Shareholder’s patience must be wearing as thin as the tread on an old tire over CEO compensation at The Goodyear Tire and Rubber Company. As our ratings analyst Hoang Nguyen quips in his ratings commentary, “it was a ’good year’ for CEO Robert J. Keegan” whose non-equity incentive plan compensation almost doubled (in a year when they went from net income to a net loss) to over $9.5 million.
I gotta say that one of the prime reasons why Goodyear would never appear in our Pay for Success report is that one of the hallmarks of a Pay for Success company is simplicity in pay practices, and, boy, compensation at Goodyear is anything but simple. So-called long-term incentives that actually measure performance over successive one-year performance periods, awarding some now, some later, some in cash, some in stock, it’s just preposterously complicated.
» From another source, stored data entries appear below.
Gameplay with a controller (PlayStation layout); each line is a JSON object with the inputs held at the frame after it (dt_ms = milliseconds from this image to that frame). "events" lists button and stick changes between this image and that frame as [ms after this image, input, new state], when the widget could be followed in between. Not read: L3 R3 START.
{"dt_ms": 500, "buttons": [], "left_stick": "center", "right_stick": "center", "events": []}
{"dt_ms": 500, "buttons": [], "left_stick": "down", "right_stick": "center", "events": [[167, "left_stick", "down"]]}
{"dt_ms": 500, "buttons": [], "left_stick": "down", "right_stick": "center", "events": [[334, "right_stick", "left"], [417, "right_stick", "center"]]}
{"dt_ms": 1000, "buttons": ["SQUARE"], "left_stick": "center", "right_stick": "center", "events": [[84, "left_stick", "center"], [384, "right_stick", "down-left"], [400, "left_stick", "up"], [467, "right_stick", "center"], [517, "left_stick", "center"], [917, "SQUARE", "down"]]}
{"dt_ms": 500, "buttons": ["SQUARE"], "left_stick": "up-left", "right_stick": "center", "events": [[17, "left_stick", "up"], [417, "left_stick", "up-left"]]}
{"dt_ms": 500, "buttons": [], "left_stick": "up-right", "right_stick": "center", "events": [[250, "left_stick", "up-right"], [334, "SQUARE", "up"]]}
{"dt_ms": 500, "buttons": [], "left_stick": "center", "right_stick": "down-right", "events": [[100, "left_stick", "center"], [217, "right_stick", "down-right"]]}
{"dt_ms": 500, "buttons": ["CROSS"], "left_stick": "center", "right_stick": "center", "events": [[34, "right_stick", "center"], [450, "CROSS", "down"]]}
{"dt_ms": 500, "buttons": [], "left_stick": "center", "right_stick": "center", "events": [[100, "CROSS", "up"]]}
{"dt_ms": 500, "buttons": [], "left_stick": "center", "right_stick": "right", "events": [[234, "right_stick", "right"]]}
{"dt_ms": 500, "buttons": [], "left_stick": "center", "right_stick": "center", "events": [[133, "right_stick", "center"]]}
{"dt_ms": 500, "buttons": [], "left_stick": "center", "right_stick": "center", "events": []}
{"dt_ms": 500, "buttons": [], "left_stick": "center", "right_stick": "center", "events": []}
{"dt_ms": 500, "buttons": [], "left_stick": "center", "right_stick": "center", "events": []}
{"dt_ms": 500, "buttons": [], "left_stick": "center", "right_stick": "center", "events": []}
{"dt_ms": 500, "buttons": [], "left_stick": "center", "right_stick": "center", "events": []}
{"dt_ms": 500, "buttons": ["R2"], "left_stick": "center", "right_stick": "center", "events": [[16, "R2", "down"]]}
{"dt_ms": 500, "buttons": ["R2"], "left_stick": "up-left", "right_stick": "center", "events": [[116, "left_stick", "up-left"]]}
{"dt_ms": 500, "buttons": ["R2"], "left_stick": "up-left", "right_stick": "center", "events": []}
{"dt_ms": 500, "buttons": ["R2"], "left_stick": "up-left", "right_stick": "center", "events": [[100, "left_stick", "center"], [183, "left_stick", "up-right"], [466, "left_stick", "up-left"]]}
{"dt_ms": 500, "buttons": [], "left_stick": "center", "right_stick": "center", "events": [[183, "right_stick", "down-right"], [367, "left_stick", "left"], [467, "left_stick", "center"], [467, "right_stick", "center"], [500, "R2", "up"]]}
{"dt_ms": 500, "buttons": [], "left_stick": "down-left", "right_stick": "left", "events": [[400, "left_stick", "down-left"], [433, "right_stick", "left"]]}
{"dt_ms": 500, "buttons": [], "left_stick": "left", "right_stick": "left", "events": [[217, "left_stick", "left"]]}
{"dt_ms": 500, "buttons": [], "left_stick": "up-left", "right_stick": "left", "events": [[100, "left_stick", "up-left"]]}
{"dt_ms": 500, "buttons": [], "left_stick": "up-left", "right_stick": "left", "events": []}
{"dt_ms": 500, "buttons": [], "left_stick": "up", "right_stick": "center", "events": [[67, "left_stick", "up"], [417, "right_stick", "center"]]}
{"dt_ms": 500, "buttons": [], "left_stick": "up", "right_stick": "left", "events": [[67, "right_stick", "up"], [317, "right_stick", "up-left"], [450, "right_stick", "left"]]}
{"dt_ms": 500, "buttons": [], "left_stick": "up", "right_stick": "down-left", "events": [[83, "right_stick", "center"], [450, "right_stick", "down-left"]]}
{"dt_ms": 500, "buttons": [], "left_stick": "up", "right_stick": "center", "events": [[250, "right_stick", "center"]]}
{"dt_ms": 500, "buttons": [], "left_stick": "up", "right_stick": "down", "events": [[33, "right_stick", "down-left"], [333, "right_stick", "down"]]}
In addition to an overgenerous base salary, there are overgenerous perquisites such as club memberships, personal use of corporate aircraft, and security services, with a special gold-plated hub cap of additional years of credited services under the supplementary pension plan.
It might be worth mentioning that the 2009 net income target for Mr. Keegan’s performance shares – which were earned at maximum – was negative. Now, in my book, negative net income is better known as a net loss. Now I could be described as being semantically pedantic, but I’m not sure that shareholders would be much amused by a maximum payout for a net loss. In fact they could be getting a bit worn down about it. I don’t care if management did manage to lose NOT AS MUCH MONEY as it might have done, it still lost money.
Not only that, but Mr. Keegan received four separate stock option grants. The largest of the four market-priced grants, almost 500,000 of them, was at $4.81. Less than six months later he’d made $6.23 million worth of notional profit on that. This is just irresponsible, and it’s taking advantage of a super-low stock price to grant any stock options at all in such circumstances. It’s virtually impossible NOT to make money in such a situation.
Someone needs to puncture this policy and bring it more into alignment with shareholder interests. Come on shareholders, surely you must feel pumped up about this one. Annual meeting’s tomorrow. April 13th. More details in our governance risk profile of the company.
Is it time to put some pressure on those compensation committee members? It might even be time to vote against Denise Morrison, Rodney O’Neal, Craig Sullivan and Thomas Weidemeyer.